G. E. Wright, Shechem, the Biography of a Biblical City (1965).

International Standard Bible Encyclopedia (1915)

Mentioned only once, in connection with the visit of Jesus to Jacob’s Well (Joh 4:5). He was passing through Samaria on His way to Galilee, "so he cometh to a city of Samaria, called Sychar, near to the parcel of ground that Jacob gave to his son Joseph: and Jacob’s well was there." Jerome thought the name was a clerical error for Sychem (Epistle 86). In Eusebius (in Onomasticon) he is content to translate Eusebius, placing Sychar East of Neapolis. It is now generally admitted that the text is correct. Some have held, however, that Sychar is only another name for Shechem ("Sychem"). It is suggested, e.g., that it is a nickname applied in contempt by the Jews, being either shikkor, "drunken," or sheqer, "falsehood." Others think the form has arisen through change of "m" to "r" in pronunciation; as "l" to "r" in Beliar. These theories may safely be set aside. The evidence that Sychar was a distinct place East of Shechem may be described as overwhelming. It is carefully and perspicuously marshaled by G. A. Smith (Historical Geography of the Holy Land, 367 ff). The manner in which it is mentioned shows that it was not a specially well-known place: "a city of Samaria called Sychar." No one familiar with Palestine would have written "a city of Samaria called Sychem." It is mentioned only because of its nearness to the well.

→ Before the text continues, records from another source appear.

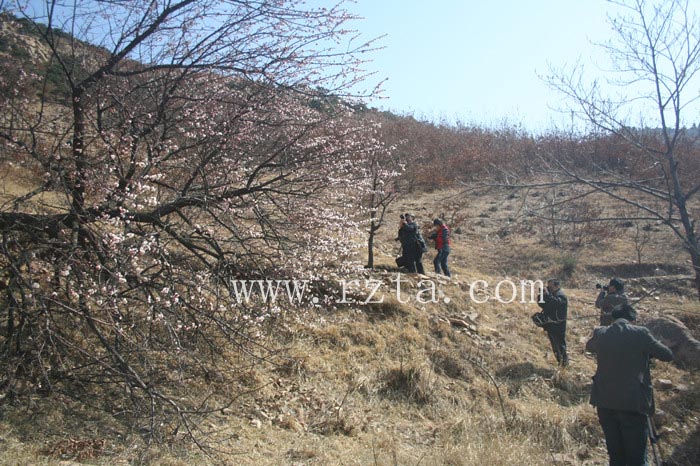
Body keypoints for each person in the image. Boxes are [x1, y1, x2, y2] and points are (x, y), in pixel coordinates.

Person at [586, 304, 673, 466]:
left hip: (604, 402)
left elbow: (589, 346)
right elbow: (667, 355)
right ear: (633, 319)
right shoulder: (641, 333)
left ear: (613, 318)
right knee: (636, 458)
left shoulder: (601, 333)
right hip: (633, 403)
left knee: (615, 455)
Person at [536, 279, 568, 367]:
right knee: (555, 345)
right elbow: (542, 304)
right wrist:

As to the position of the well, there is general agreement (see Jacob’s WELL). It is on the right of the road where it bends from the plain of Makhneh into the pass of Shechem. Fully half a mile off, on the edge of the plain, is the village of `Askar, on the lower slope of Ebal. A little to the West is the traditional tomb of Joseph. This is the district East of Shechem usually identified with Jacob’s "parcel of ground." Many have sought to find Sychar in the modern `Askar. There are two difficulties. The first is the initial letter `ain in the modern name. But G. A. Smith has shown that such a change as this, although unusual, is not impossible. The second is the presence of the copious spring, `Ain `Askar, which would make it unnecessary for the villagers to carry water from Jacob’s Well. This cannot easily be explained away. One could understand a special journey at times, if any peculiar value attached to the water in the well; but from it, evidently, the woman drew her ordinary supplies (Joh 4:15). This difficulty would probably in any case be fatal to the claim of the village at `Ain `Askar to represent the ancient Sychar. But Professor R. S. A. Macalister has shown reason to believe that the village is not older than Arab times (PEFS, 1907, 92 ff). He examined the mound Telul Balata, nearly 1/2 mile Southwest of `Askar, and just West of Joseph’s tomb. There he found evidence of occupation from the days of the Hebrew monarchy down to the time of Christ. Here there is no spring; and it is only 1/4 mile distant from Jacob’s Well--nearer therefore to the well than to `Askar. In other respects the site is suitable, so that perhaps here we may locate the Sychar of the Gospel. The name may easily have migrated to `Askar when the village fell into decay.